Compatibility with the past of MySQL, focus on the future

The synthesis of the Yes and No into the German “Jein” (a mixture of “Ja” and “Nein”) is not just a beneficial one, but the very one that makes MariaDB the future of MySQL.

Yes, MySQL lives on in MariaDB. Upgrading is as easy as it can be, and one can discuss whether it is worthy of the concept “migration” – as upgrading from MySQL 5.7 to MariaDB 10.11 certainly was easier than upgrading from MySQL 5.7 to MySQL 8.0.

The next step in the puzzle is a bit of wishful thinking. Since Oracle isn’t really putting in the love and care that MySQL deserves, let “us”, the MySQL ecosystem, organise around a structure that does so. Let us develop a tracking fork! A fork that builds new functionality around the core Oracle MySQL.

The conclusion: MariaDB is its own database, and the natural continuation of MySQL

MariaDB did not emerge as a replica of MySQL, but as a response to what MySQL taught us and how Oracle changed MySQL’s trajectory. Shared roots do not imply shared philosophy. On the contrary: MariaDB exists precisely because the community learned, the hard way, what didn’t work the first time (during the independent times of MySQL AB) – and, what didn’t work the second time (during Oracle’s ownership of MySQL).

Shared origins do not imply shared destiny.

When boiling down to the essentials, a core feeling amongst many MySQL users seems to be that they want to stay on with MySQL, provided it has a future.
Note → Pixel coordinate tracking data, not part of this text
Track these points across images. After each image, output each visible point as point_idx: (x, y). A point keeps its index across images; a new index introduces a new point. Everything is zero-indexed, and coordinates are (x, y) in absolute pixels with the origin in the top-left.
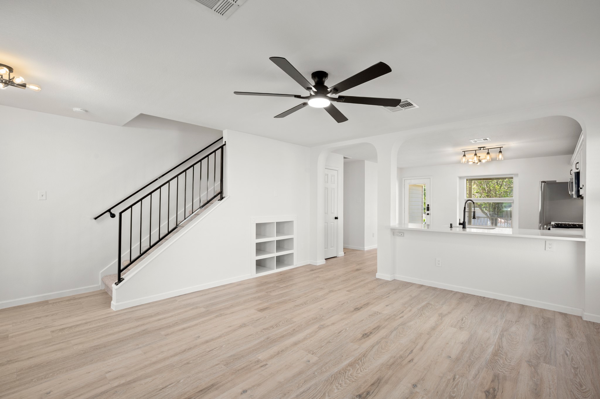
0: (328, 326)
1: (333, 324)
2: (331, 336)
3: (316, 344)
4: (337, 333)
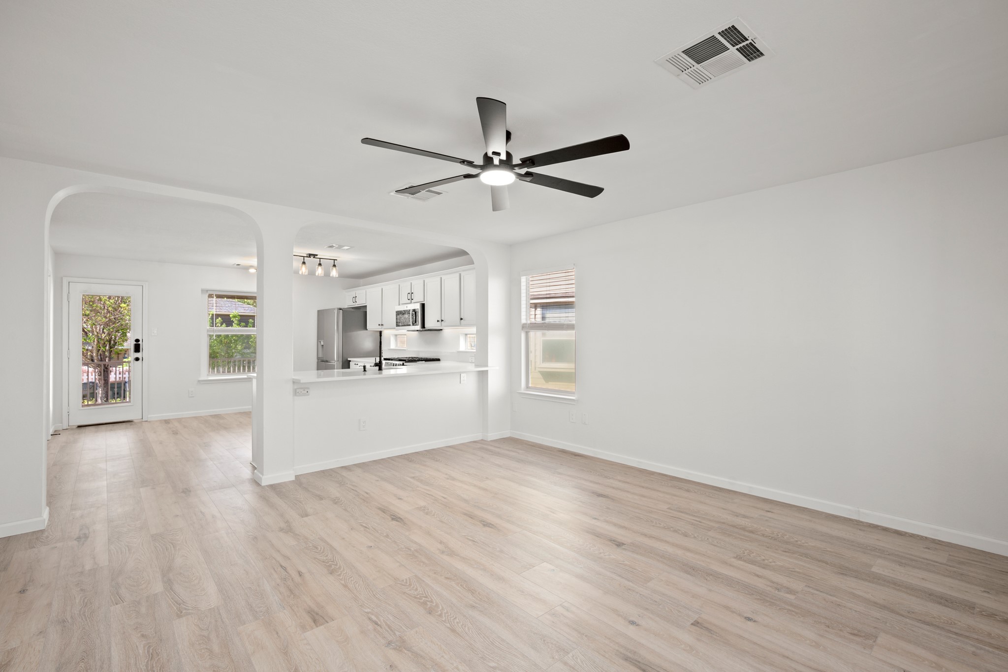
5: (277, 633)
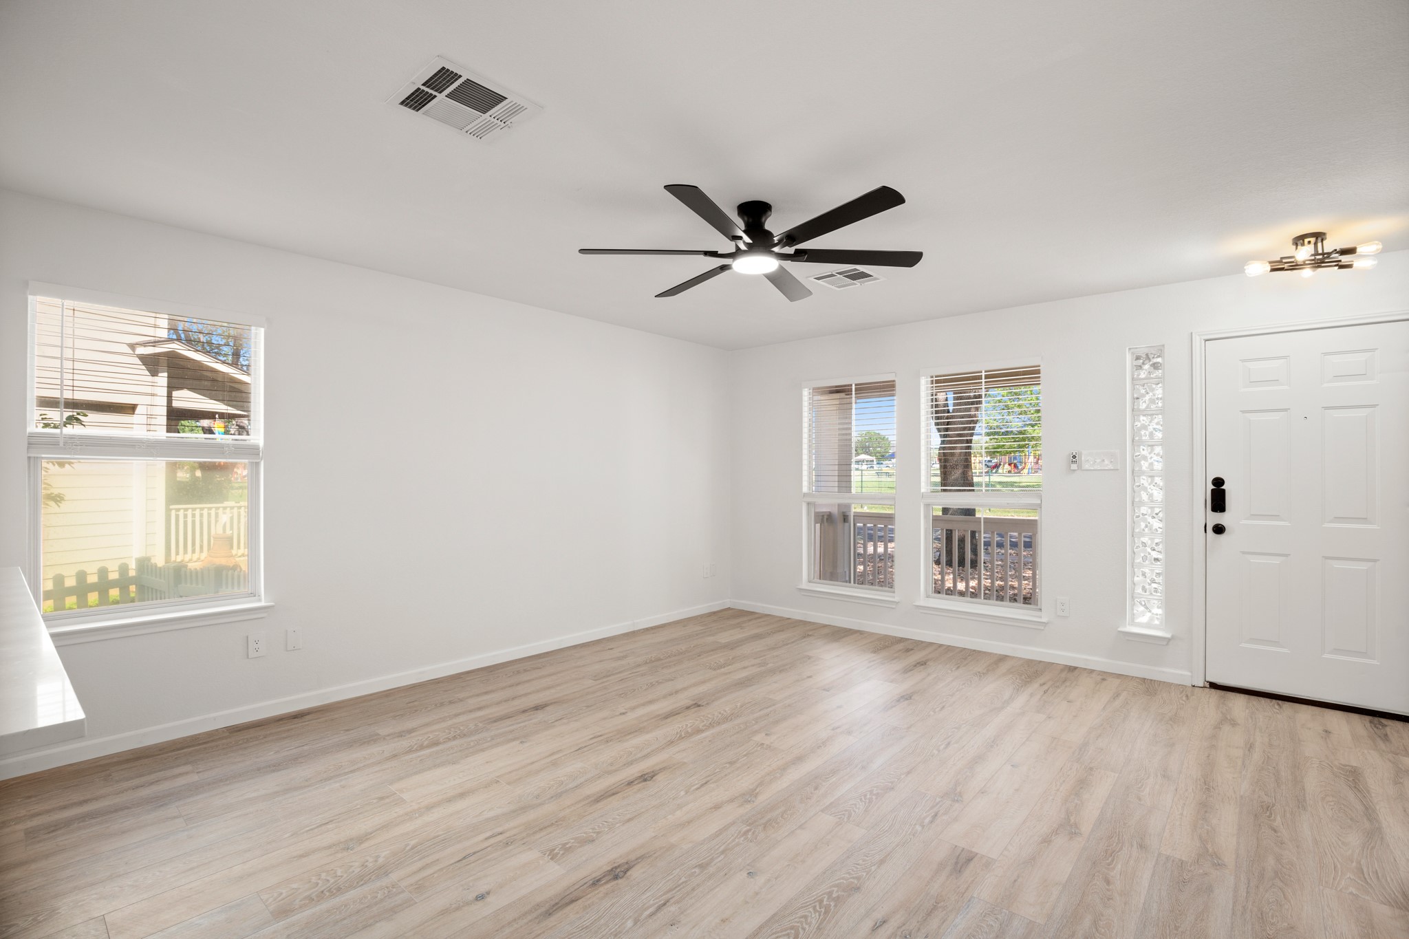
0: (731, 800)
1: (717, 807)
2: (726, 775)
3: (759, 760)
4: (711, 782)
5: (1015, 881)
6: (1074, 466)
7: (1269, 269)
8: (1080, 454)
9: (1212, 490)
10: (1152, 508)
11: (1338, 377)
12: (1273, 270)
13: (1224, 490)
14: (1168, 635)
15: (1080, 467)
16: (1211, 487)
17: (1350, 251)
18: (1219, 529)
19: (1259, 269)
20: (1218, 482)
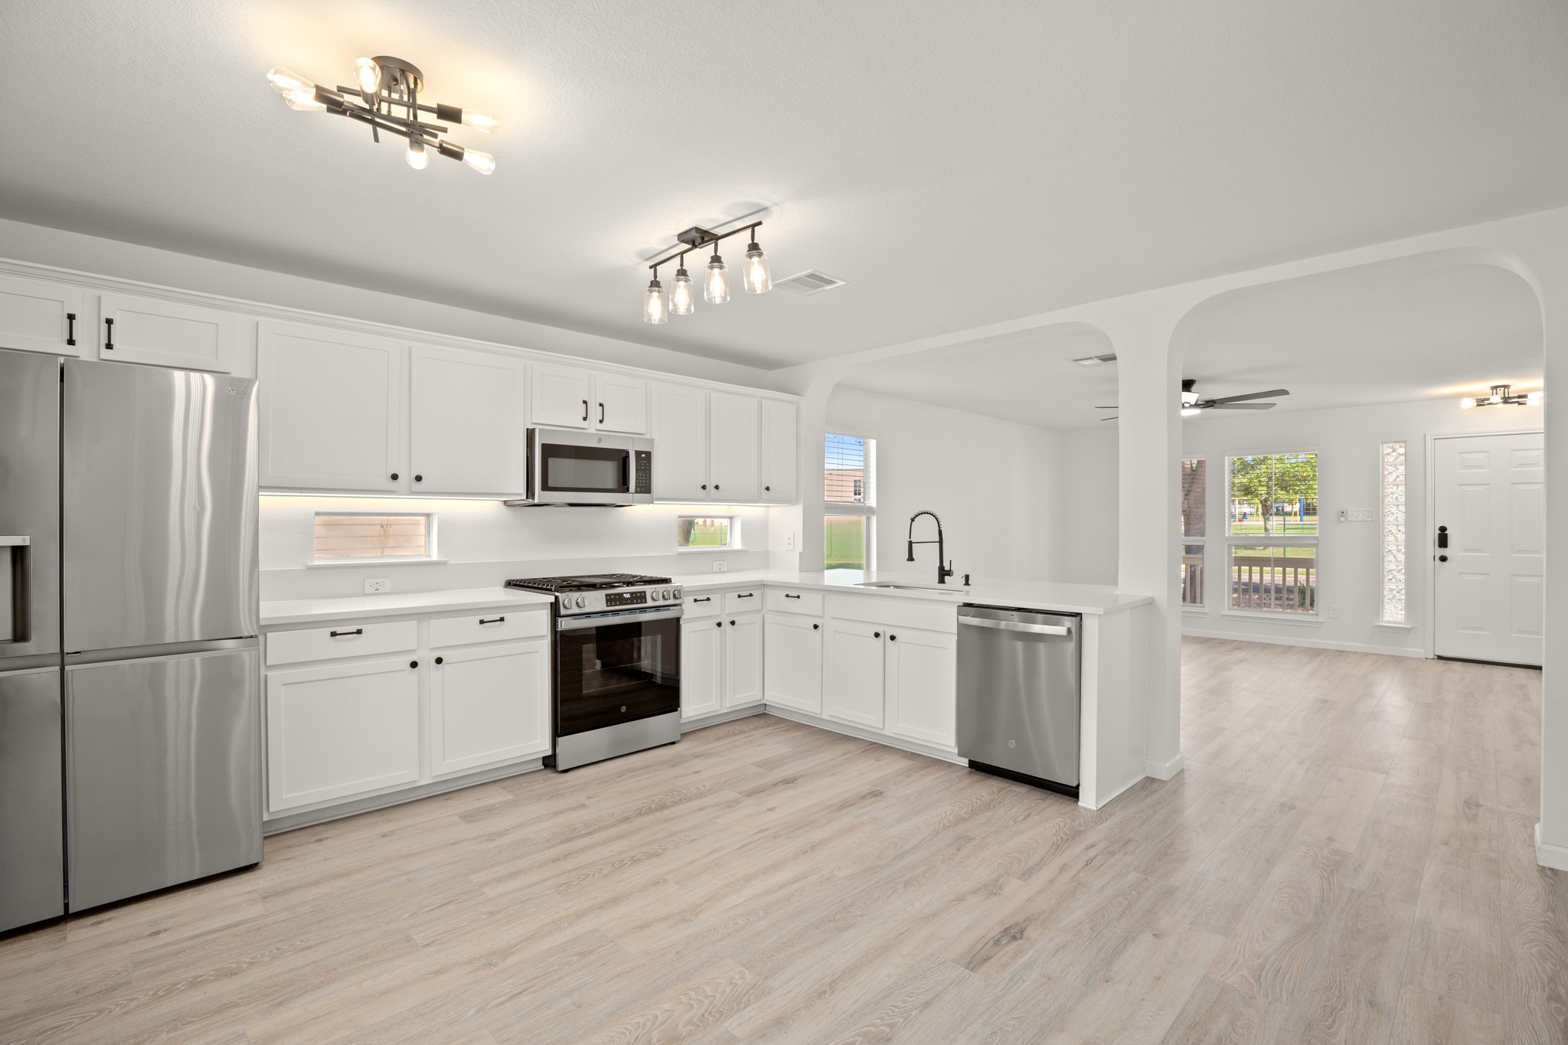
6: (1342, 519)
7: (1476, 404)
8: (1347, 511)
9: (1439, 534)
10: (1397, 546)
11: (1520, 465)
12: (1478, 405)
13: (1447, 534)
14: (1410, 627)
15: (1347, 519)
16: (1438, 532)
17: (1524, 396)
18: (1443, 559)
19: (1468, 403)
20: (1443, 529)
They are more or less happy with MySQL 8.0 – performance, high availability, ease of use – but note it is fast approaching end of life. The trust in the performance and compatibility of MySQL 8.4 and MySQL 9.7 isn’t yet there.

If you care about MySQL’s future, the practical conclusion is not to fragment the community further. The continuation already exists. It is open, governed, and evolving. The choice is not between loyalty and progress — it is between duplication and consolidation.

Enter MariaDB. Or, rather, we entered 15 years ago with MariaDB 5.1 as a fork of MySQL. We have been developing on top of MySQL and beside MySQL ever since, but are now perceived as answering the most urgent question posed today – what is the future of MySQL?

Making the right decision for the future requires us to understand where we are today. For many users, the practical reality today is that MySQL feels like it has entered a form of maintenance mode.